▶ WHAT YOU ARE ASKED TO DO
Print, word for word, the passage of the account below about the writer's parents that begins at "I really can't" and stops after "and harsh words.".

▶ PAGE EXCERPT

It became easier to realize that my father really was a bad person. He even told his 6 year old daughter that Santa wasn't real! What a jerk.
I really can't stand him. We moved to Texas when I was three and that was when my parents became divorced. It was a relief! All the memories I had of them being together was all arguing and harsh words.
No more fighting. No more abusive words from my father. No, he wasn't a drunkard, or a physical abuser, and I'm thankful for that, but words still hurt. Luckily, I've learned over the years not to let people's words hurt me. Of course every now and then you have those words of steel that find a way to make it under your skin but I just put up my protective wall and become that happy go lucky girl I have to be in order to not put anymore stress on my mother. I always wear a fake smile that doesn't quite reach my eyes, but everyone is clouded with oblivion that they don't take notice of this. I love my mom, and we have a relationship that most would envy because she is more like my bestfriend than my mom. I have learned to cope with her depression and anxiety. Mine isn't nearly as bad as hers, however, but it's still hard to deal with. I love my mom, don't get me wrong, but it's hard because my whole life I've had to be the parent in the relationship. She's good when it comes to consoling and comforting, but not with discipline. Lucky for her, I'm not a bad child. I can't stand to get bad grades and I hate to get in trouble. Back to my mom, I always have to wake her up for work because the snooze button seems to be her punching bag. Because of her anxiety and depression, when she gets down, it's hard to get her up again, and she's always so anxious and stressed out. Everyone says I'm so "strong" for what I've gone through, but I don't think of it like that, I hate pity. Life is an opinion, a perception. Make it what you want.
My life isn't as difficult as others, but it's definitely not the easiest either.

▶ RECORDS
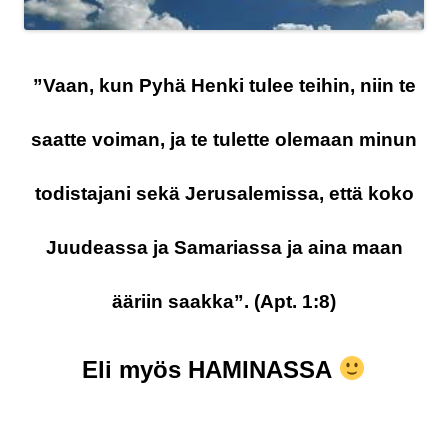
”Vaan, kun Pyhä Henki tulee teihin, niin te
saatte voiman, ja te tulette olemaan minun
todistajani sekä Jerusalemissa, että koko
Juudeassa ja Samariassa ja aina maan
ääriin saakka”. (‭Apt.‬ ‭1‬:‭8‬)
Eli myös HAMINASSA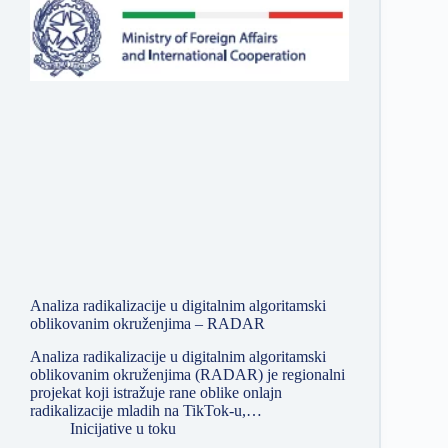
Analiza radikalizacije u digitalnim algoritamski
oblikovanim okruženjima – RADAR
Analiza radikalizacije u digitalnim algoritamski
oblikovanim okruženjima (RADAR) je regionalni
projekat koji istražuje rane oblike onlajn
radikalizacije mladih na TikTok-u,…
Inicijative u toku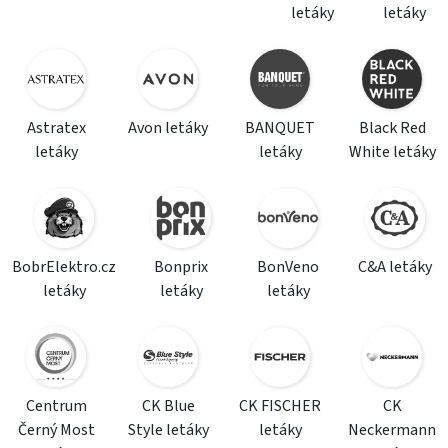
letáky
letáky
Astratex
Avon letáky
BANQUET
Black Red
letáky
letáky
White letáky
BobrElektro.cz
Bonprix
BonVeno
C&A letáky
letáky
letáky
letáky
Centrum
CK Blue
CK FISCHER
CK
Černý Most
Style letáky
letáky
Neckermann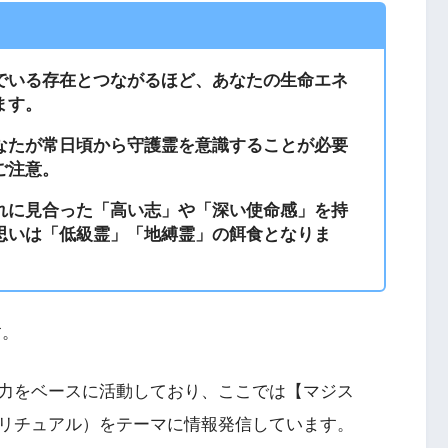
でいる存在とつながるほど、あなたの生命エネ
ます。
なたが常日頃から守護霊を意識することが必要
ご注意。
れに見合った「高い志」や「深い使命感」を持
思いは「低級霊」「地縛霊」の餌食となりま
す。
力をベースに活動しており、ここでは【マジス
リチュアル）をテーマに情報発信しています。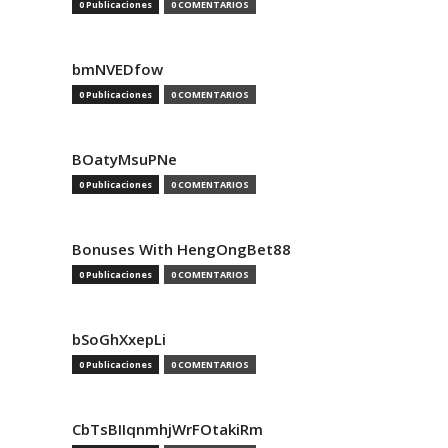
0 Publicaciones
0 COMENTARIOS
bmNVEDfow
0 Publicaciones
0 COMENTARIOS
BOatyMsuPNe
0 Publicaciones
0 COMENTARIOS
Bonuses With HengOngBet88
0 Publicaciones
0 COMENTARIOS
bSoGhXxepLi
0 Publicaciones
0 COMENTARIOS
CbTsBIIqnmhjWrFOtakiRm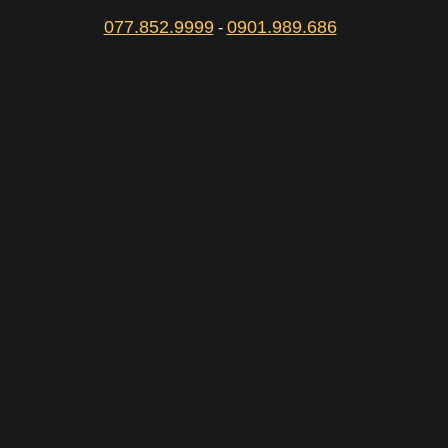
077.852.9999
0901.989.686
-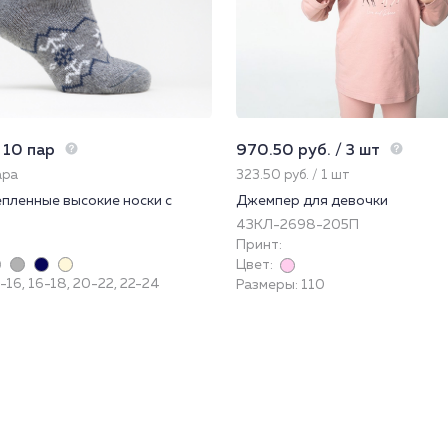
 10 пар
970.50 руб. / 3 шт
ара
323.50 руб. / 1 шт
епленные высокие носки с
Джемпер для девочки
43КЛ-2698-205П
Принт:
Цвет:
-16, 16-18, 20-22, 22-24
Размеры: 110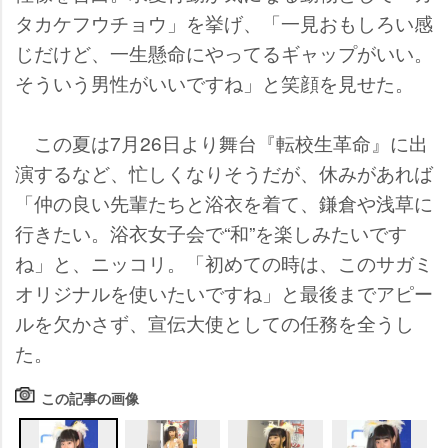
タカケフウチョウ」を挙げ、「一見おもしろい感
じだけど、一生懸命にやってるギャップがいい。
そういう男性がいいですね」と笑顔を見せた。
この夏は7月26日より舞台『転校生革命』に出
演するなど、忙しくなりそうだが、休みがあれば
「仲の良い先輩たちと浴衣を着て、鎌倉や浅草に
行きたい。浴衣女子会で“和”を楽しみたいです
ね」と、ニッコリ。「初めての時は、このサガミ
オリジナルを使いたいですね」と最後までアピー
ルを欠かさず、宣伝大使としての任務を全うし
た。
この記事の画像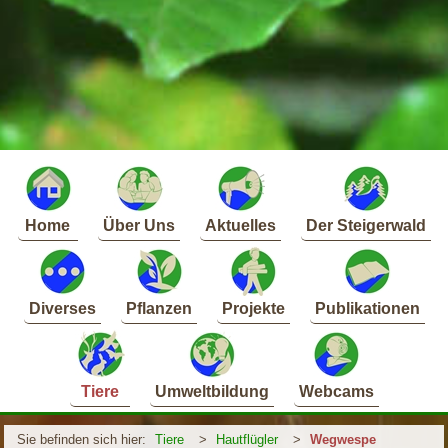
Home
Über Uns
Aktuelles
Der Steigerwald
Diverses
Pflanzen
Projekte
Publikationen
Tiere
Umweltbildung
Webcams
Sie befinden sich hier:
Tiere
>
Hautflügler
>
Wegwespe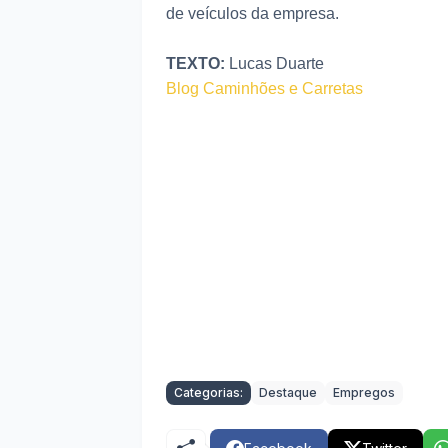
de veículos da empresa.
TEXTO:
Lucas Duarte
Blog Caminhões e Carretas
Categorias:
Destaque
Empregos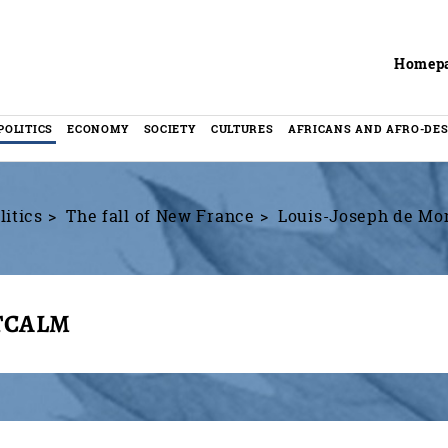
Header
Homep
POLITICS
ECONOMY
SOCIETY
CULTURES
AFRICANS AND AFRO-DE
litics
The fall of New France
Louis-Joseph de Mo
TCALM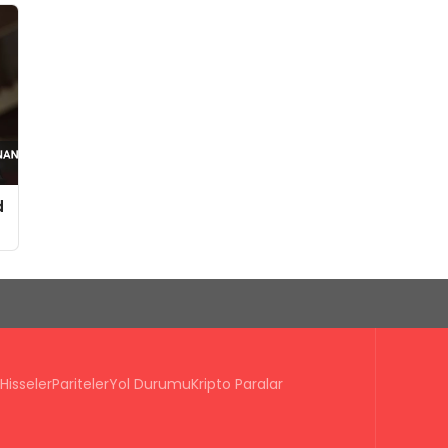
d
Hisseler
Pariteler
Yol Durumu
Kripto Paralar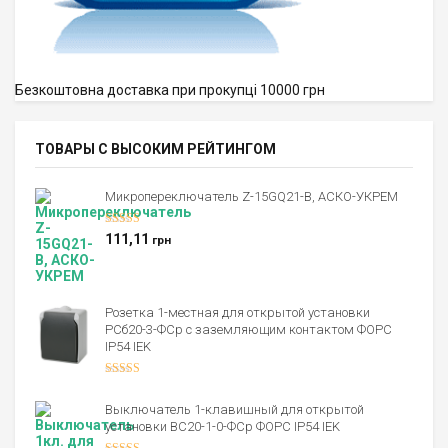
Безкоштовна доставка при прокупці 10000 грн
ТОВАРЫ С ВЫСОКИМ РЕЙТИНГОМ
Микропереключатель Z-15GQ21-B, АСКО-УКРЕМ
Оценка
5.00
111,11
грн
из 5
Розетка 1-местная для открытой установки
РСб20-3-ФСр с заземляющим контактом ФОРС
IP54 IEK
Оценка
4.00
из 5
Выключатель 1-клавишный для открытой
установки ВС20-1-0-ФСр ФОРС IP54 IEK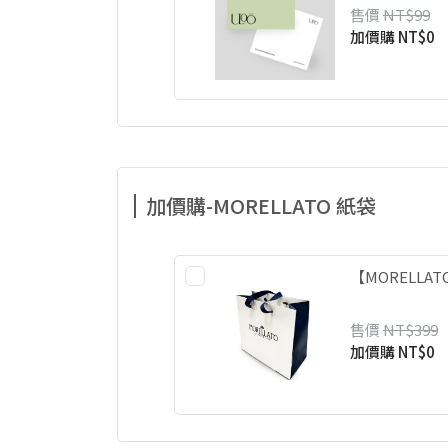
售價
NT$99
加價購
NT$0
加價購-MORELLATO 紙袋
【MORELLA
售價
NT$399
加價購
NT$0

▶ RESULT OF THE EXERCISE
I really can't stand him. We moved to Texas when I was three and that was when my parents became divorced. It was a relief! All the memories I had of them being together was all arguing and harsh words.